**Trecho selecionado:**

++++++++++

Arte & reconhecimento das identidades latino-americanas
Urge a necessidade de constituir uma unidade sociocultural consciente de interesses comuns e coletivos desejantes de emancipação
A América Latina é uma unidade histórica, territorial, política e social brutal e intencionalmente fragmentada segundo interesses geopolíticos hegemônicos do norte global. Ao observar esse passado colonial, no qual foram cunhadas e conferidas identidades sociais limitantes a indivíduos e coletivos pelos colonizadores europeus – e, posteriormente, euro-estadunidenses –, tais estigmas persistem marcando as gerações posteriores e contemporâneas, afastando-as de uma união potencialmente criativa. Assim, urge a necessidade de constituir uma unidade sociocultural consciente de interesses comuns e coletivos desejantes de emancipação. Sabe-se da existência político-econômica da América Latina, porém ela se afasta de uma convergência cultural identitária. Logo, procuramos contribuir para a continuidade da luta popular e o debate na esfera pública, alcançando diversos grupos, de diversas idades e classes sociais, esperançando que se engajem em sua comunidade cotidiana – reconhecendo sua capacidade de agência no micro, para impactar e criar realidades macrossociais. Tentamos costurar conceitos que facilitem esse reconhecimento identitário por meio das veias abertas da arte e da cultura, almejando ostentar uma história própria, independente e rica que influenciará criações futuras.[1]

Ao pensar em identidade, podemos mobilizar a ideia de identidade nacional e dessa delimitação se desprende que há uma diferença entre o que é exterior à nação e internamente se busca uma unidade por meio da identificação. Pensando, portanto, no que delimita nação e em como se constitui sua identidade, o sociólogo Renato Ortiz[2] pontua que “a identidade nacional está profundamente ligada a uma reinterpretação do popular pelos grupos sociais e à própria construção do Estado brasileiro” (2001, p. 8).
Nesse sentido, dois pontos são cruciais, as muitas expressões de grupos populares e as construções feitas a partir delas. O primeiro ponto nos atenta para os inúmeros processos de reatualização e revivificação que se constroem nos ritos. O ato de manter uma tradição consiste em integrar valores e transmitir conhecimentos de geração em geração, o que leva a reprodução de crenças e práticas ancestrais, possibilitando a encarnação de uma memória coletiva que molda ações futuras dentro de um grupo. É o caso, por exemplo, dos orixás que associados, cada um, a uma parte do universo, possuem gostos e tendências específicas e, ao acompanhar e repetir esses atributos, o neófito[3] é influenciado no seu cotidiano como homem social. É por isso que “a memória coletiva só pode existir enquanto vivência, isto é, enquanto prática que se manifesta no cotidiano das pessoas.” (ibid., p. 133).

++++++++++

**Seção de dados:**

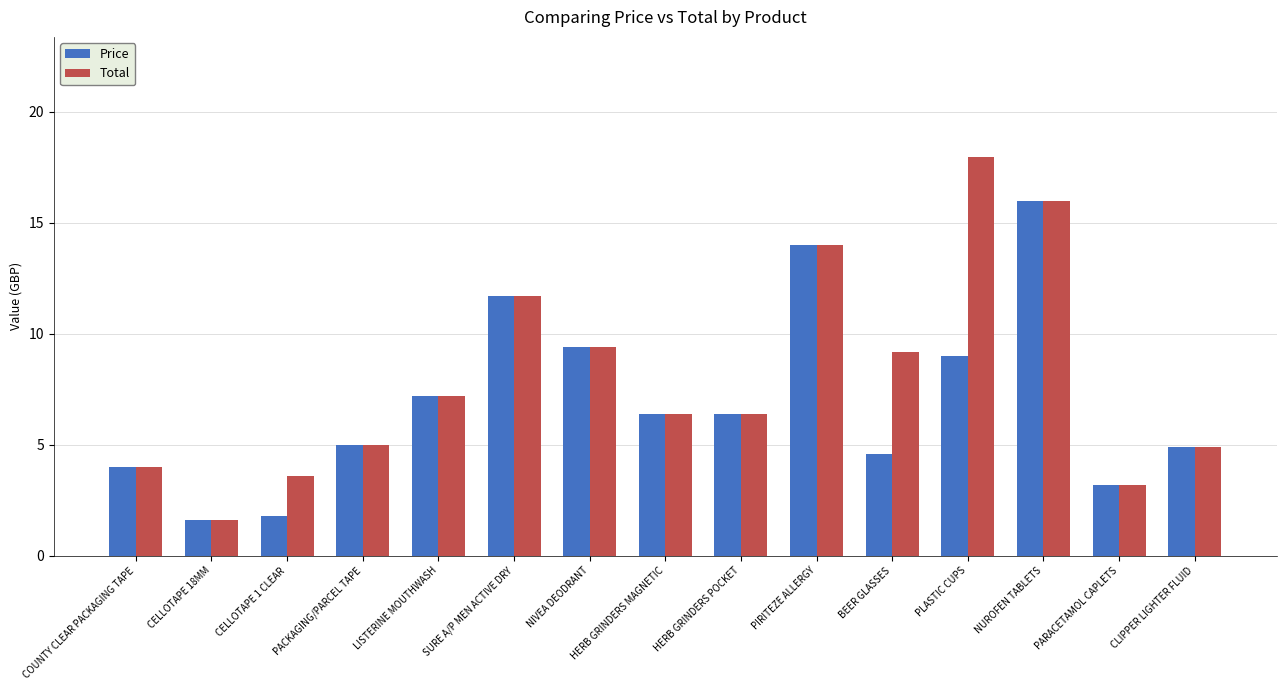

What value does the Price series have at CELLOTAPE 1 CLEAR?

1.8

++++++++++

No trecho sobre as identidades latino-americanas, a que o sociólogo Renato Ortiz diz que a identidade nacional está profundamente ligada? Os dados não são necessários aqui.

A uma reinterpretação do popular pelos grupos sociais e à própria construção do Estado brasileiro.